ASSIGNMENT => For the records below, report how many lines include the string "добавлено", leaving out everything except the number.

EXTRACTED DATA =>
================================

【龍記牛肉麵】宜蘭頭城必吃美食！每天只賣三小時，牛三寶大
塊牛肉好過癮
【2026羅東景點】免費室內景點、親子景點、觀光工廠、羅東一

================================

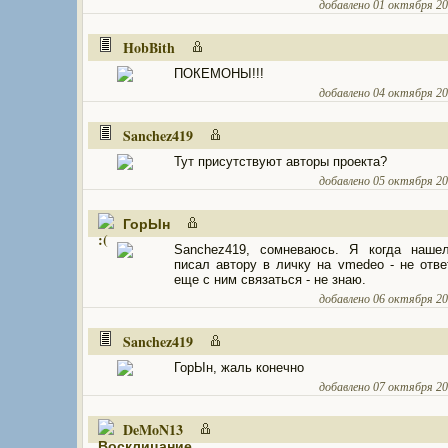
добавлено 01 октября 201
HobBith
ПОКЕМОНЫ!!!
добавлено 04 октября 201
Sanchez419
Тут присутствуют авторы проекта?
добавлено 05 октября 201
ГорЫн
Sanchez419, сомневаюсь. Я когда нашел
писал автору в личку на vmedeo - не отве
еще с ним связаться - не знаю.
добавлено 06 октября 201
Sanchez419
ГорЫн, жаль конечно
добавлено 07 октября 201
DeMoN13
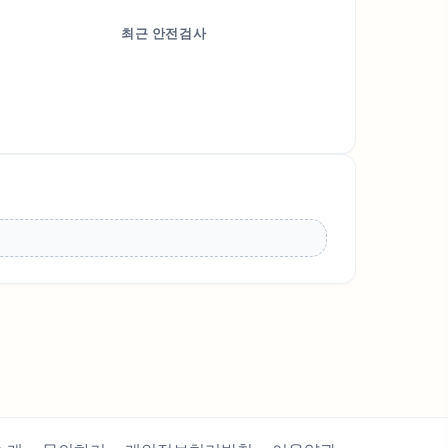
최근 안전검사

================================

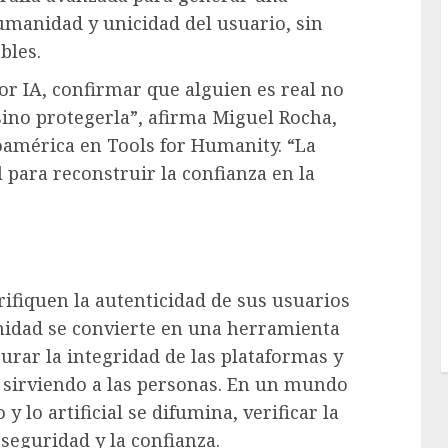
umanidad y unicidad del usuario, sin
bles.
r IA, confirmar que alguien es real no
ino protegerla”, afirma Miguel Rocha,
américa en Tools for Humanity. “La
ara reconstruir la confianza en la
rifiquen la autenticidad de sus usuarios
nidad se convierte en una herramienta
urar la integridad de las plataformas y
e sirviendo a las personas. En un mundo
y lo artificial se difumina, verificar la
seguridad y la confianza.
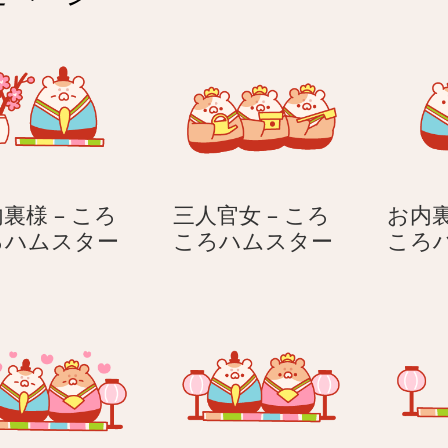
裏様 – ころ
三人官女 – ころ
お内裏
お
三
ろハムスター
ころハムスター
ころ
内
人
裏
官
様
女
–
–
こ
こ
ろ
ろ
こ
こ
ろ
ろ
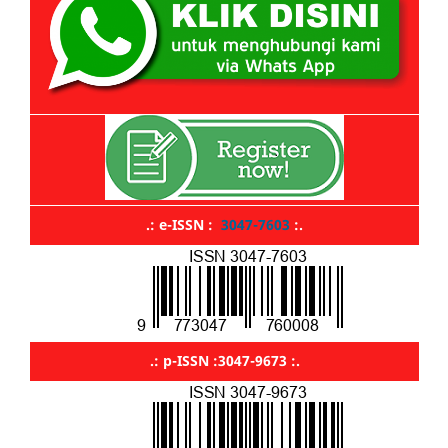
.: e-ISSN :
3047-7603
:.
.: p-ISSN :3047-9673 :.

================================

RESPONSE AREA => 5